Three and a half years ago, 21-year-old Maddie Cowey from Croydon was diagnosed with a rare cancer and this month she graduated from Warwick University with a 2:1 in Classics.
Maddie was 18 and only three months into her classics undergraduate degree when she was diagnosed with Alveolar Soft Part Sarcoma (ASPS) in the shoulder, and later the lungs. She now blogs, does regular charity runs, and is determined to raise awareness about cancer.
When she was on a year abroad in 2017, Maddie started her own blog, after following numerous cancer blogs and Instagram accounts and recently participated in a project called ‘behind the scars’, created by photographer Sophie Mayanne, celebrating scars by telling the stories behind them.
She said: “It took a while to set up my blog, because I was really nervous that people would think I was looking for sympathy, and I didn’t really want that – I didn’t want to annoy people or depress them.
“Once I was in Rome, I had a lot of free time, and I gained a bit of confidence moving abroad, so it was now or never, I might as well go for it.”
Maddie was diagnosed in January 2016. She described waiting in the hospital with her dad for the results of a biopsy, and she never dreamed it would be anything serious.
The cyst on her shoulder had been there for a while, and her doctor had assured her there was little chance of it being anything bad.
She remembers the day of her diagnosis: “We went in and the doctor said it pretty quickly; it was a bit like ‘yep, it turns out you do have sarcoma’.
“Then we got led away by the nurse, she took us into a private room, gave us a ‘cancer pack’, and asked me some questions about family life, if I had any brothers or sisters, and then I started crying, my dad started crying and we gave each other a hug.”
After various checks at the hospital, Maddie went to meet her friends for burgers.
She laughed: “I guess I was so not expecting bad news, so I said ‘yeah we could go for burgers!’”
Maddie underwent surgery three days after the diagnosis. She’d never had surgery before, so the experience was quite scary.
She recalls: “I woke up with a ‘blood drain’ – that was probably one of the most traumatic parts, asking ‘what’s this bottle with my blood?’ oh, it’s just a blood drain. Um, thank you! My first experience of surgery was not amazing.”
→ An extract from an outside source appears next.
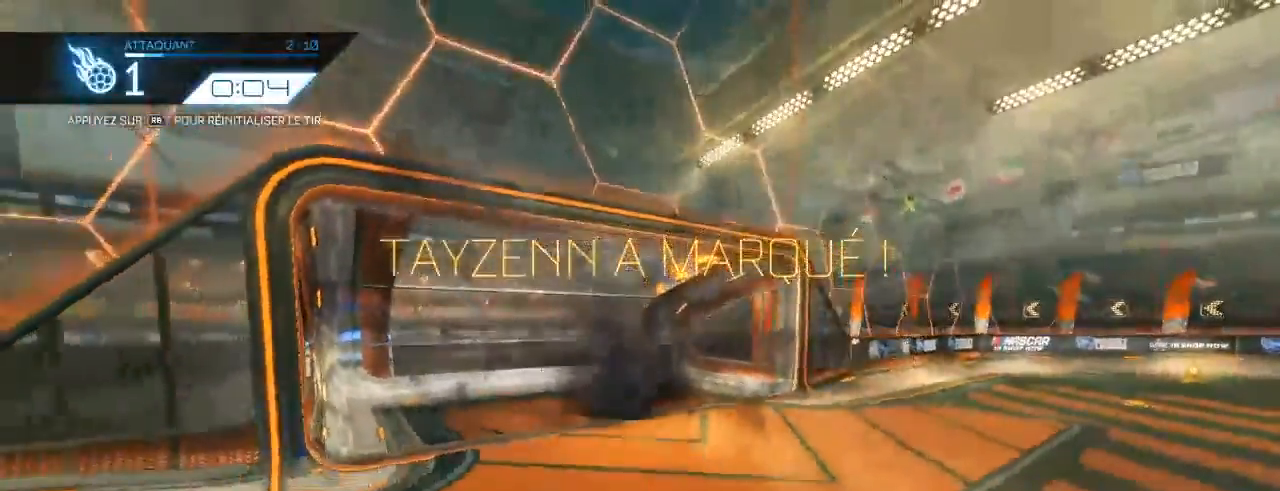
{"buttons": [], "left_stick": "center", "right_stick": "center", "events": []}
Assured that once they cut the tumour out of her shoulder it would be gone, Maddie has had several surgeries to remove the cancer, including having some of her shoulder blade removed after it spread to the bone, leaving scars on her shoulder.
“It was two weeks later when I first saw the scars, and that was the hardest bit, because I thought it looked like something from a horror movie,” she said.
“It was all bloody and swollen, and it looked like a Cornish pasty in the way it’d been sewn up. I spent the day moping, thinking no one was ever going to love me, that I was ugly, and I was never going to be able to wear short sleeves again, but I did get through that bit reasonably quickly.
“Now I think they’re cool. I really like them.”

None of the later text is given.